Business Times

CPC loss heavily owing to refined oil imports

The Government is absorbing heavy losses incurred by Ceylon Petroleum Corporation (CPC) despite the recent fuel price hike as it is importing more, costlier refined petroleum products because of low output at the Sapugaskanda refinery, Petroleum Industries Minister Susil Premajayantha said.
The 42 year-old refinery which has a daily output of 50,000 barrels producing a mix of diesel, kerosene, gasoline, furnace oil and naphtha is currently operating at very low capacity as one of its major sections is closed for repairs, he said adding that an essential spare part called ‘catalyst’ has to be imported from Italy at a cost of Rs.200 million to get the system running again. The CPC is waiting for Treasury approval to bring down this spare part, he said.

Sri Lanka consumes around 3.6 million metric tonnes of petroleum products each year, of which around 2 million MT are refined at Sapugaskanda. The country consumes around 30 million litres of gasoline, 130 million litres of diesel and 18 million litres of kerosene each month. But at the moment it has to import a large quantity of refined products to meet the country’s requirement due to low production capacity of the ageing refinery, compared to earlier imports crude oil and only a small quantity of refined oil, he said.

Without the option of increasing prices, the Treasury is absorbing the CPC losses like the fertilizer subsidy. Even after recently increasing the price of a litre of petrol by Rs. 10, the CPC is still losing Rs. 1.90 per litre of petrol, the Minister said. After increasing the price of a litre of diesel by Rs. 3, the CPC loss is Rs. 33 per litre of diesel.

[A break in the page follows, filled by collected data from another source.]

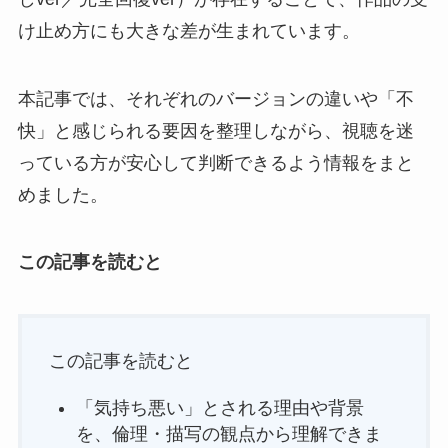
け止め方にも大きな差が生まれています。
本記事では、それぞれのバージョンの違いや「不
快」と感じられる要因を整理しながら、視聴を迷
っている方が安心して判断できるよう情報をまと
めました。
この記事を読むと
この記事を読むと
「気持ち悪い」とされる理由や背景
を、倫理・描写の観点から理解できま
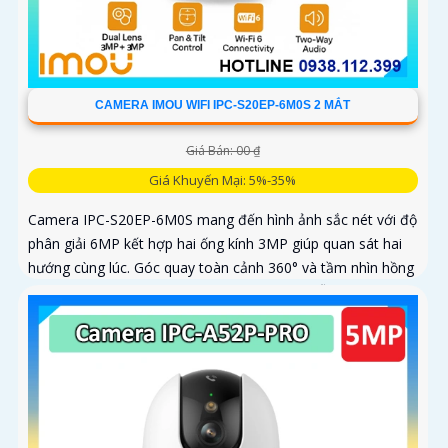
CAMERA IMOU WIFI IPC-S20EP-6M0S 2 MẮT
Giá Bán: 00 ₫
Giá Khuyến Mại: 5%-35%
Camera IPC-S20EP-6M0S mang đến hình ảnh sắc nét với độ
phân giải 6MP kết hợp hai ống kính 3MP giúp quan sát hai
hướng cùng lúc. Góc quay toàn cảnh 360° và tầm nhìn hồng
ngoại 15m cho phép ghi hình rõ nét cả ngày lẫn đêm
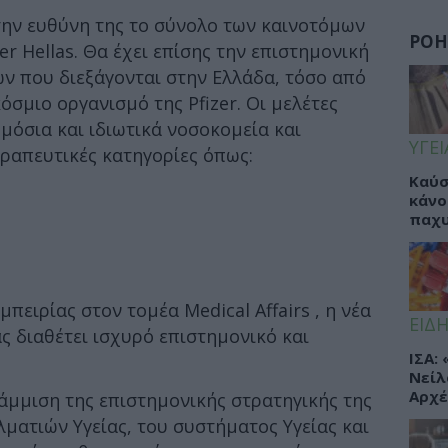
την ευθύνη της το σύνολο των καινοτόμων
ΡΟΗ
r Hellas. Θα έχει επίσης την επιστημονική
ν που διεξάγονται στην Ελλάδα, τόσο από
όσμιο οργανισμό της Pfizer. Οι μελέτες
μόσια και ιδιωτικά νοσοκομεία και
ΥΓΕΙ
ραπευτικές κατηγορίες όπως:
Καύσ
κάνο
παχ
πειρίας στον τομέα Medical Affairs , η νέα
ΕΙΔΗ
ας διαθέτει ισχυρό επιστημονικό και
ΙΣΑ:
Νείλ
Αρχέ
άμμιση της επιστημονικής στρατηγικής της
ελματιών Υγείας, του συστήματος Υγείας και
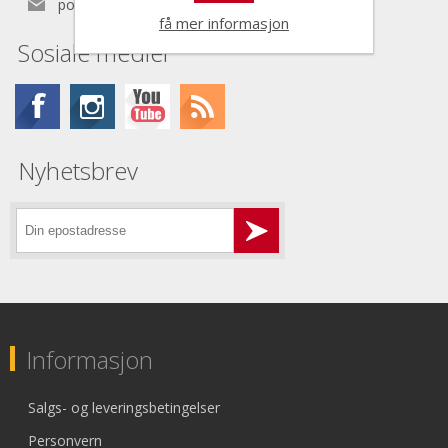
post@nordictools.no
få mer informasjon
Sosiale medier
Nyhetsbrev
Informasjon
Salgs- og leveringsbetingelser
Personvern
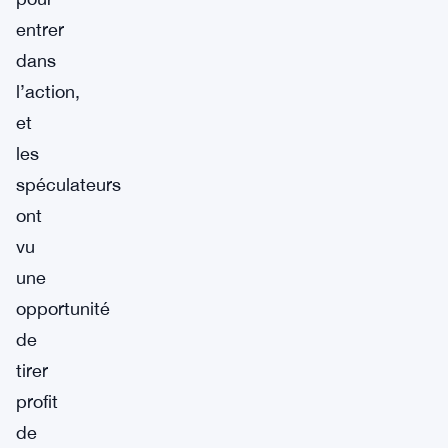
entrer
dans
l’action,
et
les
spéculateurs
ont
vu
une
opportunité
de
tirer
profit
de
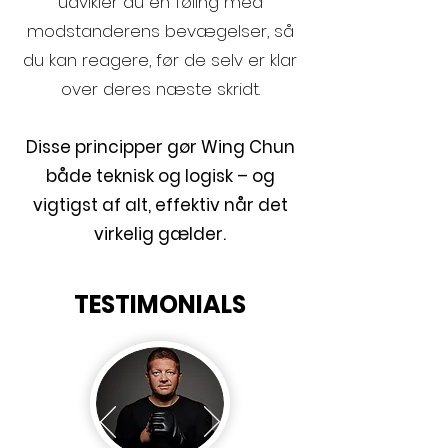
udvikler du en føling med
modstanderens bevægelser, så
du kan reagere, før de selv er klar
over deres næste skridt.
Disse principper gør Wing Chun
både teknisk og logisk – og
vigtigst af alt, effektiv når det
virkelig gælder.
TESTIMONIALS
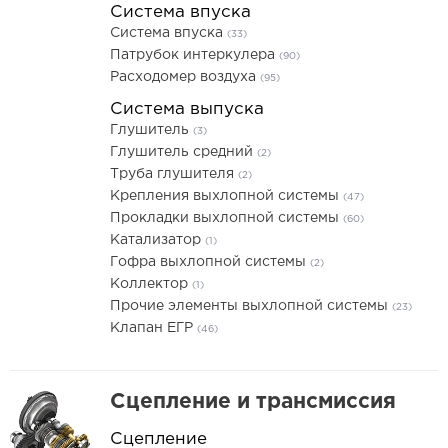
Система впуска
Система впуска
(33)
Патрубок интеркулера
(90)
Расходомер воздуха
(95)
Система выпуска
Глушитель
(3)
Глушитель средний
(2)
Труба глушителя
(2)
Крепления выхлопной системы
(47)
Прокладки выхлопной системы
(60)
Катализатор
(1)
Гофра выхлопной системы
(2)
Коллектор
(1)
Прочие элементы выхлопной системы
(23)
Клапан ЕГР
(46)
Сцепление и трансмиссия
Сцепление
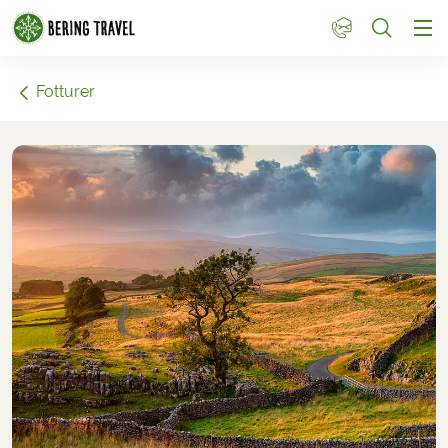
1
Fotturer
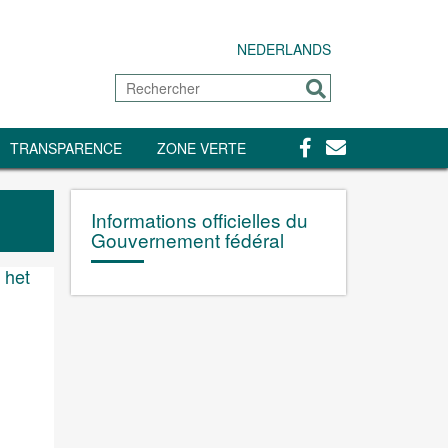
NEDERLANDS
Rechercher
Envoyer
Facebook
Contact
TRANSPARENCE
ZONE VERTE
Informations officielles du
Gouvernement fédéral
 het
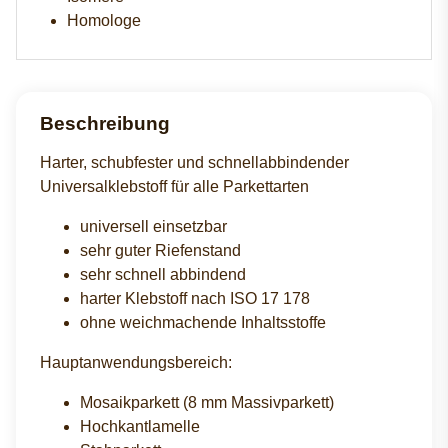
Homologe
Beschreibung
Harter, schubfester und schnellabbindender
Universalklebstoff für alle Parkettarten
universell einsetzbar
sehr guter Riefenstand
sehr schnell abbindend
harter Klebstoff nach ISO 17 178
ohne weichmachende Inhaltsstoffe
Hauptanwendungsbereich:
Mosaikparkett (8 mm Massivparkett)
Hochkantlamelle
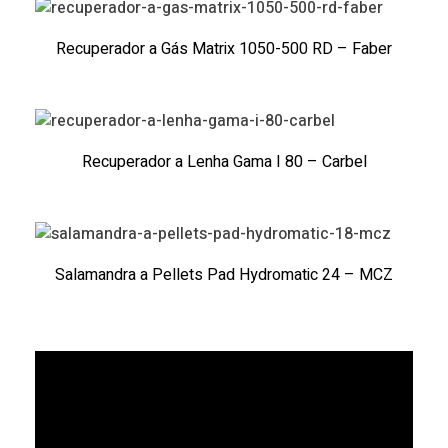
Recuperador a Gás Matrix 1050-500 RD – Faber
Recuperador a Lenha Gama I 80 – Carbel
Salamandra a Pellets Pad Hydromatic 24 – MCZ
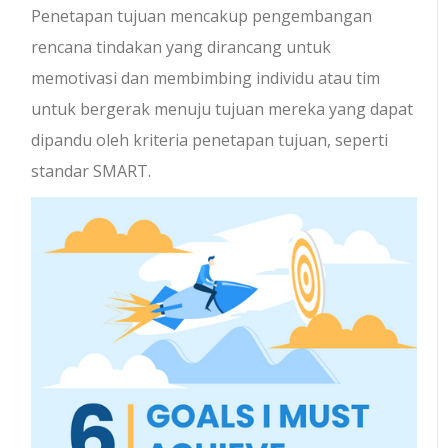
Penetapan tujuan mencakup pengembangan
rencana tindakan yang dirancang untuk
memotivasi dan membimbing individu atau tim
untuk bergerak menuju tujuan mereka yang dapat
dipandu oleh kriteria penetapan tujuan, seperti
standar SMART.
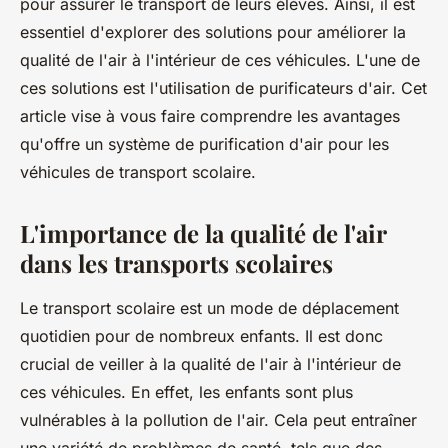
pour assurer le transport de leurs élèves. Ainsi, il est
essentiel d'explorer des solutions pour améliorer la
qualité de l'air à l'intérieur de ces véhicules. L'une de
ces solutions est l'utilisation de purificateurs d'air. Cet
article vise à vous faire comprendre les avantages
qu'offre un système de purification d'air pour les
véhicules de transport scolaire.
L'importance de la qualité de l'air
dans les transports scolaires
Le transport scolaire est un mode de déplacement
quotidien pour de nombreux enfants. Il est donc
crucial de veiller à la qualité de l'air à l'intérieur de
ces véhicules. En effet, les enfants sont plus
vulnérables à la pollution de l'air. Cela peut entraîner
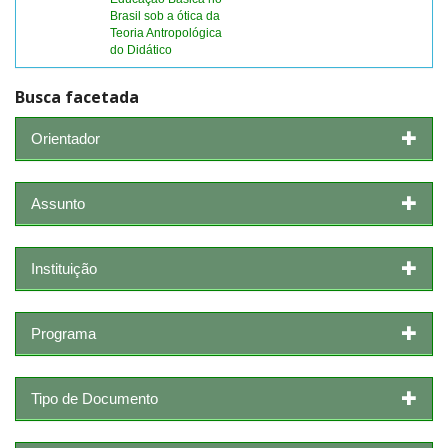
Brasil sob a ótica da
Teoria Antropológica
do Didático
Busca facetada
Orientador
Assunto
Instituição
Programa
Tipo de Documento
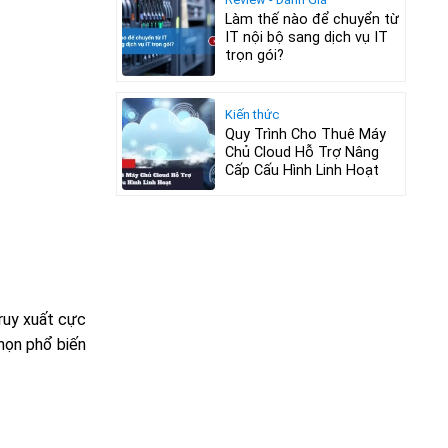
Làm thế nào để chuyển từ
IT nội bộ sang dịch vụ IT
trọn gói?
Kiến thức
Quy Trình Cho Thuê Máy
Chủ Cloud Hỗ Trợ Nâng
Cấp Cấu Hình Linh Hoạt
ruy xuất cực
họn phổ biến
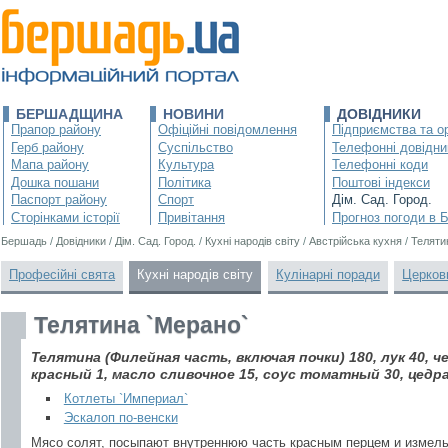
БЕРШАДЩИНА
НОВИНИ
ДОВІДНИКИ
Прапор району
Офіційні повідомлення
Підприємства та ор
Герб району
Суспільство
Телефонні довідни
Мапа району
Культура
Телефонні коди
Дошка пошани
Політика
Поштові індекси
Паспорт району
Спорт
Дім. Сад. Город.
Сторінками історії
Привітання
Прогноз погоди в 
Бершадь
/
Довідники
/
Дім. Сад. Город.
/
Кухні народів світу
/
Австрійська кухня
/
Теляти
Професійні свята
Кухні народів світу
Кулінарні поради
Церков
Телятина `Мерано`
Телятина (Филейная часть, включая почки) 180, лук 40, ч
красный 1, масло сливочное 15, соус томатный 30, цедра
Котлеты `Империал`
Эскалоп по-венски
Мясо солят, посыпают внутреннюю часть красным перцем и измел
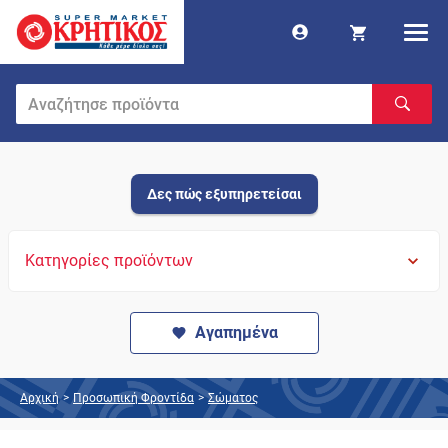
Δες πώς εξυπηρετείσαι
Κατηγορίες προϊόντων
Αγαπημένα
Αρχική
>
Προσωπική Φροντίδα
>
Σώματος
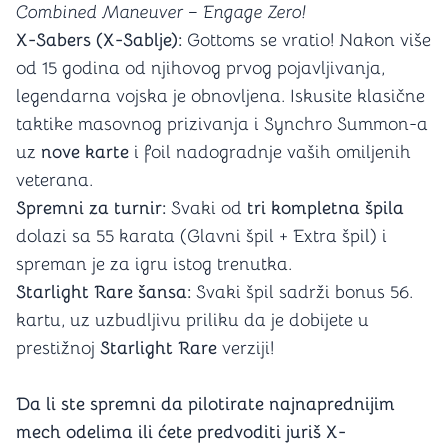
Combined Maneuver – Engage Zero!
X-Sabers (X-Sablje):
Gottoms se vratio! Nakon više
od 15 godina od njihovog prvog pojavljivanja,
legendarna vojska je obnovljena. Iskusite klasične
taktike masovnog prizivanja i Synchro Summon-a
uz
nove karte
i foil nadogradnje vaših omiljenih
veterana.
Spremni za turnir:
Svaki od
tri kompletna špila
dolazi sa 55 karata (Glavni špil + Extra špil) i
spreman je za igru istog trenutka.
Starlight Rare šansa:
Svaki špil sadrži bonus 56.
kartu, uz uzbudljivu priliku da je dobijete u
prestižnoj
Starlight Rare
verziji!
Da li ste spremni da pilotirate najnaprednijim
mech odelima ili ćete predvoditi juriš X-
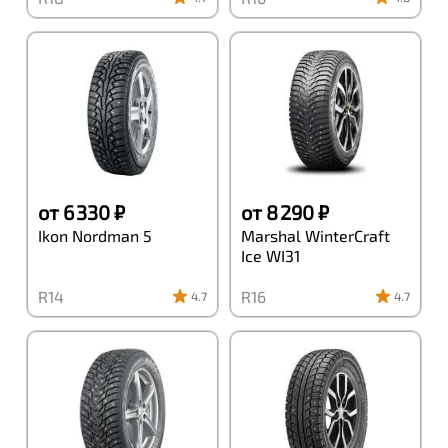
от 6 330 ₽
от 8 290 ₽
Ikon Nordman 5
Marshal WinterCraft
Ice WI31
R14
R16
4.7
4.7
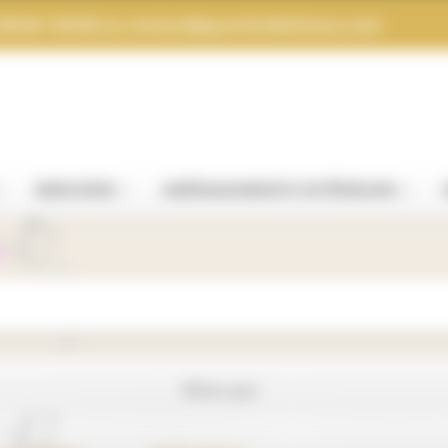
 (9h30-12h30) ou
contact@quartierdestissus.com
MERCERIE
AMÉNAGEMENTS EXTÉRIEURS
n
Filtrer par :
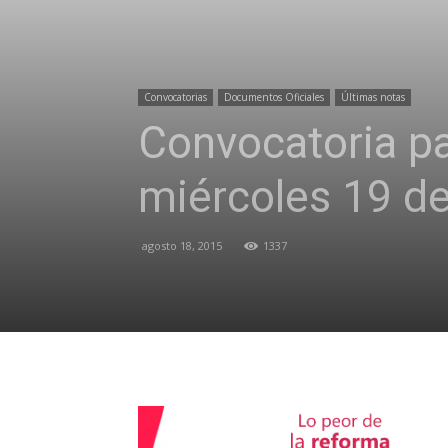
Convocatorias
Documentos Oficiales
Últimas notas
Convocatoria par
miércoles 19 d
agosto 18, 2015
1337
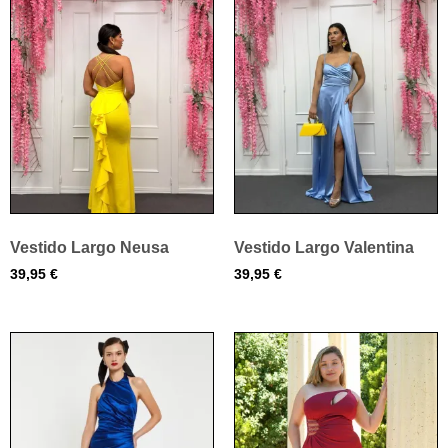
Vestido Largo Neusa
Vestido Largo Valentina
39,95
€
39,95
€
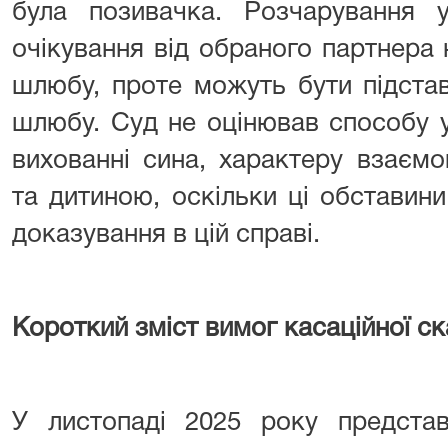
була позивачка. Розчарування 
очікування від обраного партнера 
шлюбу, проте можуть бути підста
шлюбу. Суд не оцінював способу 
вихованні сина, характеру взаємо
та дитиною, оскільки ці обставин
доказування в цій справі.
Короткий зміст вимог касаційної ска
У листопаді 2025 року предст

Finance Ministry officials said if the price of a litre of kerosene is increased by Rs. 10, the CPC would have to incur a loss of Rs. 47 per litre of kerosene. The CPC currently sells furnace oil to power sector projects at a subsidized rate of Rs. 40 per litre as against the actual cost of around Rs. 77 per litre, losing Rs. 37 per litre. All these losses are absorbed by the Treasury.

The Government is also losing Rs. 53 billion in revenue per year due to a waiver of Customs duty on petroleum products, the officials said. Minister Premajayantha said the Sapugaskanda oil refinery upgrading project will be delayed due to technical reasons. Iran is to provide funds of around US$1 billion to expand and upgrade the Sapugaskanda oil refinery and the relevant agreement was signed in April 2008. Once completed, the refinery will be able to refine around 100,000 barrels of crude oil per day from the current 50,000 barrels per day, saving millions of dollars in foreign exchange spent on refined products, he added.

The CPC, already faced with a major financial crisis, is also spending US$ 2.2 million to upgrade Sapugaskanda – apart from Iran’s contribution.